> [To-do item]: Set out the records below again exactly; skip the images.

[Stored data entries]
==*==
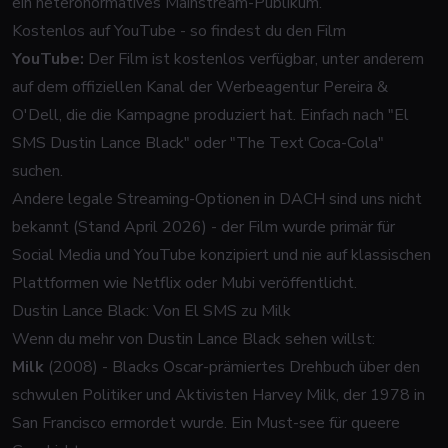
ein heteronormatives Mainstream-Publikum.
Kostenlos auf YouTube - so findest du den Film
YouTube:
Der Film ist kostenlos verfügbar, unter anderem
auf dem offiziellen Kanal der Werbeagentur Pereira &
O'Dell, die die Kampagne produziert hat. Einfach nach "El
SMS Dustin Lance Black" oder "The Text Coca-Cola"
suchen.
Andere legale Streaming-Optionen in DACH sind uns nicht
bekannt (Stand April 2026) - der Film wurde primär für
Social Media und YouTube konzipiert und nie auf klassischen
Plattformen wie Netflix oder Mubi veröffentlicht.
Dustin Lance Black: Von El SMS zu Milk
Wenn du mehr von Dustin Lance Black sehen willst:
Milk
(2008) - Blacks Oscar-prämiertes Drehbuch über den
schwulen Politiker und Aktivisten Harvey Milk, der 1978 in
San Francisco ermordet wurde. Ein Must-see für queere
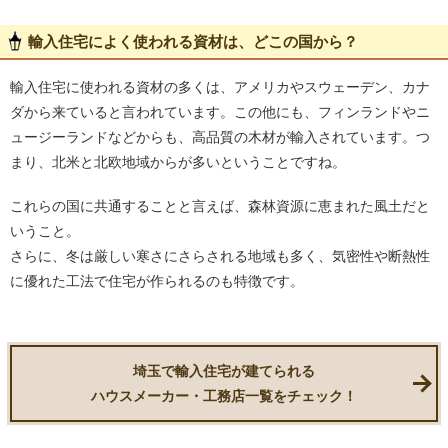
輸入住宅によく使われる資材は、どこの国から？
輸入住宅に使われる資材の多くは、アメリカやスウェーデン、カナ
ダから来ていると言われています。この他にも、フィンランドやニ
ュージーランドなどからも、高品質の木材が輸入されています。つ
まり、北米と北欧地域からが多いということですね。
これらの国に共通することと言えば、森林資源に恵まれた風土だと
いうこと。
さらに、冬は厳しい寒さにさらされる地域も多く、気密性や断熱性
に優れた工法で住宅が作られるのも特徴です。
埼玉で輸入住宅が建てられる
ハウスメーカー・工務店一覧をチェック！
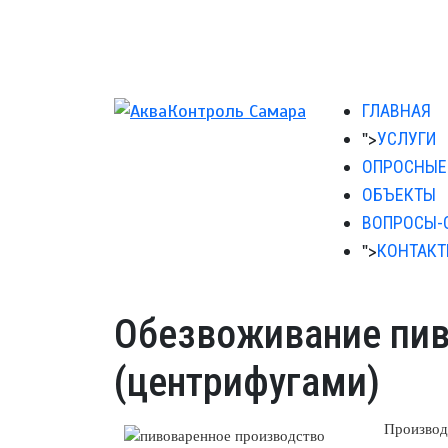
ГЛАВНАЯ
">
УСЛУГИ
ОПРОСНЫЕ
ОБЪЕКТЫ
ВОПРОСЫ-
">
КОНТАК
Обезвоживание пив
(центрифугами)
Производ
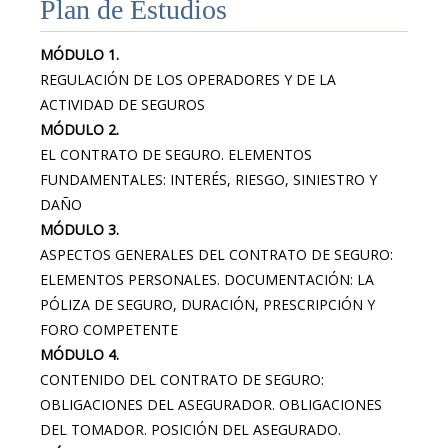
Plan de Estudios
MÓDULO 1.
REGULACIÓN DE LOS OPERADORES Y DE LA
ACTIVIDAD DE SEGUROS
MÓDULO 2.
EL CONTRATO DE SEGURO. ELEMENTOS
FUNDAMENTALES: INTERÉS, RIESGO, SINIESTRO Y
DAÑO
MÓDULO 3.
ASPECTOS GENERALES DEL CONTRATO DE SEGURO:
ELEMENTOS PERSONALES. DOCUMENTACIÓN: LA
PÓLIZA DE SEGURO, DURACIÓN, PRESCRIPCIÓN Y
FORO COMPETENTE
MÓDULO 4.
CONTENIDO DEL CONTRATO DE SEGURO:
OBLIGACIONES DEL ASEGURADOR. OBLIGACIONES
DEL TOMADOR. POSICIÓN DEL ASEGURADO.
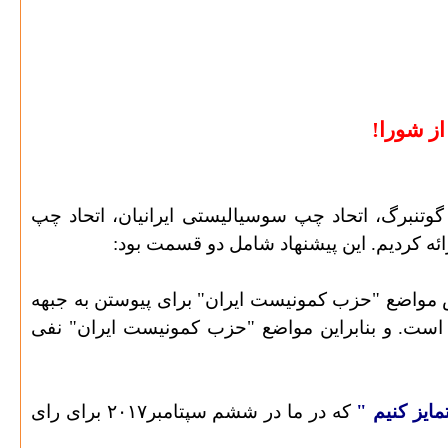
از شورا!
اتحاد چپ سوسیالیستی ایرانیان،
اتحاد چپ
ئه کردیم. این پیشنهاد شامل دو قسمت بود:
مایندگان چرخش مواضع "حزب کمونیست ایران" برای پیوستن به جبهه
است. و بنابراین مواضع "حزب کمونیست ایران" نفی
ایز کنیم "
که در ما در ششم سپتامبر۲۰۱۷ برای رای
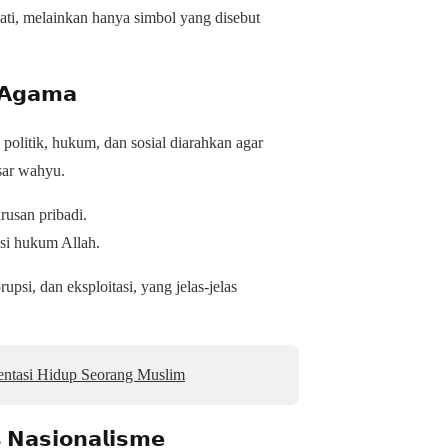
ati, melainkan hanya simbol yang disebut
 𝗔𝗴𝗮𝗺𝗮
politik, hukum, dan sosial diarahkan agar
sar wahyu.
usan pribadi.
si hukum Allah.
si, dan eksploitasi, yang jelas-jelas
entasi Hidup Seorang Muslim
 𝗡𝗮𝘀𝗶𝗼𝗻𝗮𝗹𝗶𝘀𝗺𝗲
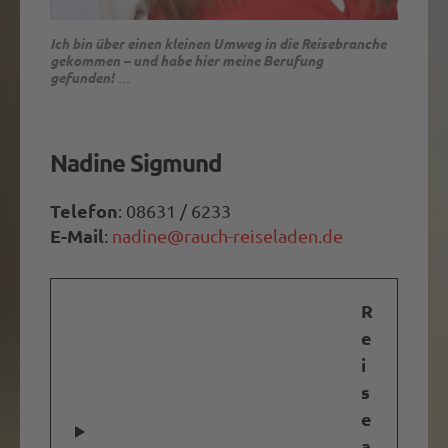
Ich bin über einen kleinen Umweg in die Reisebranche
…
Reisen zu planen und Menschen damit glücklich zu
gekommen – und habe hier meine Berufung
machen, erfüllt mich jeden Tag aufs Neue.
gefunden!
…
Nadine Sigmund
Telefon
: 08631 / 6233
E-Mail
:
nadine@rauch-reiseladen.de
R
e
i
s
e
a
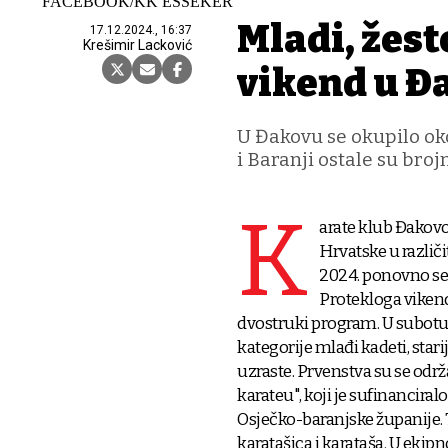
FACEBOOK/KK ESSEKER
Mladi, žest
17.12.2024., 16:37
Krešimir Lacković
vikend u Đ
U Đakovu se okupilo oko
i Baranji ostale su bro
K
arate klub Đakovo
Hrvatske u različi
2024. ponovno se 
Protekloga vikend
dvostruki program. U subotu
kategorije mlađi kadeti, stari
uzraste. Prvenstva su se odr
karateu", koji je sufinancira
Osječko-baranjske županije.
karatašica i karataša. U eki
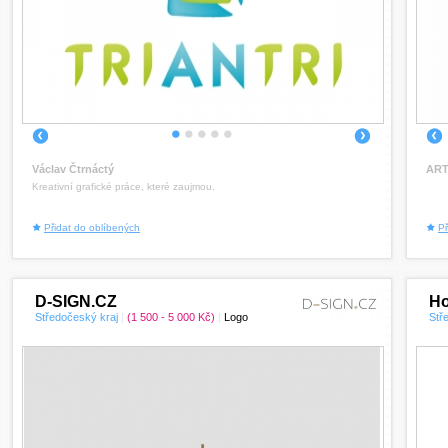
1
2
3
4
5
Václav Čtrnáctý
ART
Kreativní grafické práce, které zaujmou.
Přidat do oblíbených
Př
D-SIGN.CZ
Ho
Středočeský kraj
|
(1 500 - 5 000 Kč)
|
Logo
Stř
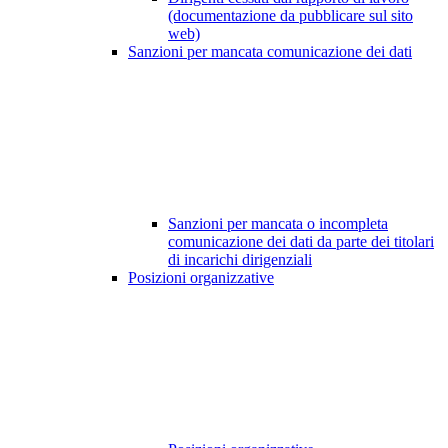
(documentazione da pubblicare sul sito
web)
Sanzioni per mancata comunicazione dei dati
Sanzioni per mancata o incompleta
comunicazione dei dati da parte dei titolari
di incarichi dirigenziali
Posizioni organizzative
==*==
> [Solution to this problem]:
ein heteronormatives Mainstream-Publikum.
Kostenlos auf YouTube - so findest du den Film
YouTube:
Der Film ist kostenlos verfügbar, unter anderem
auf dem offiziellen Kanal der Werbeagentur Pereira &
O'Dell, die die Kampagne produziert hat. Einfach nach "El
SMS Dustin Lance Black" oder "The Text Coca-Cola"
suchen.
Andere legale Streaming-Optionen in DACH sind uns nicht
bekannt (Stand April 2026) - der Film wurde primär für
Social Media und YouTube konzipiert und nie auf klassischen
Plattformen wie Netflix oder Mubi veröffentlicht.
Dustin Lance Black: Von El SMS zu Milk
Wenn du mehr von Dustin Lance Black sehen willst:
Milk
(2008) - Blacks Oscar-prämiertes Drehbuch über den
schwulen Politiker und Aktivisten Harvey Milk, der 1978 in
San Francisco ermordet wurde. Ein Must-see für queere
輸入住宅によく使われる資材は、どこの国から？
輸入住宅に使われる資材の多くは、アメリカやスウェーデン、カナ
ダから来ていると言われています。この他にも、フィンランドやニ
ュージーランドなどからも、高品質の木材が輸入されています。つ
まり、北米と北欧地域からが多いということですね。
これらの国に共通することと言えば、森林資源に恵まれた風土だと
いうこと。
さらに、冬は厳しい寒さにさらされる地域も多く、気密性や断熱性
に優れた工法で住宅が作られるのも特徴です。
埼玉で輸入住宅が建てられる
ハウスメーカー・工務店一覧をチェック！
ГЛАВНАЯ
">
УСЛУГИ
ОПРОСНЫЕ
ОБЪЕКТЫ
ВОПРОСЫ-
">
КОНТАК
Обезвоживание пив
(центрифугами)
Производ
Plan de Estudios
MÓDULO 1.
REGULACIÓN DE LOS OPERADORES Y DE LA
ACTIVIDAD DE SEGUROS
MÓDULO 2.
EL CONTRATO DE SEGURO. ELEMENTOS
FUNDAMENTALES: INTERÉS, RIESGO, SINIESTRO Y
DAÑO
MÓDULO 3.
ASPECTOS GENERALES DEL CONTRATO DE SEGURO:
ELEMENTOS PERSONALES. DOCUMENTACIÓN: LA
PÓLIZA DE SEGURO, DURACIÓN, PRESCRIPCIÓN Y
FORO COMPETENTE
MÓDULO 4.
CONTENIDO DEL CONTRATO DE SEGURO:
OBLIGACIONES DEL ASEGURADOR. OBLIGACIONES
DEL TOMADOR. POSICIÓN DEL ASEGURADO.
از شورا!
اتحاد چپ سوسیالیستی ایرانیان،
اتحاد چپ
ئه کردیم. این پیشنهاد شامل دو قسمت بود:
مایندگان چرخش مواضع "حزب کمونیست ایران" برای پیوستن به جبهه
است. و بنابراین مواضع "حزب کمونیست ایران" نفی
ایز کنیم "
که در ما در ششم سپتامبر۲۰۱۷ برای رای
ati, melainkan hanya simbol yang disebut
 𝗔𝗴𝗮𝗺𝗮
politik, hukum, dan sosial diarahkan agar
sar wahyu.
usan pribadi.
si hukum Allah.
si, dan eksploitasi, yang jelas-jelas
entasi Hidup Seorang Muslim
 𝗡𝗮𝘀𝗶𝗼𝗻𝗮𝗹𝗶𝘀𝗺𝗲
Ich bin über einen kleinen Umweg in die Reisebranche
…
Reisen zu planen und Menschen damit glücklich zu
gekommen – und habe hier meine Berufung
machen, erfüllt mich jeden Tag aufs Neue.
gefunden!
…
Nadine Sigmund
Telefon
: 08631 / 6233
E-Mail
:
nadine@rauch-reiseladen.de
R
e
i
s
e
a
FACEBOOK/KK ESSEKER
Mladi, žest
17.12.2024., 16:37
Krešimir Lacković
vikend u Đ
U Đakovu se okupilo oko
i Baranji ostale su bro
K
arate klub Đakovo
Hrvatske u različi
2024. ponovno se 
Protekloga vikend
dvostruki program. U subotu
kategorije mlađi kadeti, stari
uzraste. Prvenstva su se odr
karateu", koji je sufinancira
Osječko-baranjske županije.
karatašica i karataša. U eki
1
2
3
4
5
Václav Čtrnáctý
ART
Kreativní grafické práce, které zaujmou.
Přidat do oblíbených
Př
D-SIGN.CZ
Ho
Středočeský kraj
|
(1 500 - 5 000 Kč)
|
Logo
Stř
(documentazione da pubblicare sul sito
web)
Sanzioni per mancata comunicazione dei dati
Sanzioni per mancata o incompleta
comunicazione dei dati da parte dei titolari
di incarichi dirigenziali
Posizioni organizzative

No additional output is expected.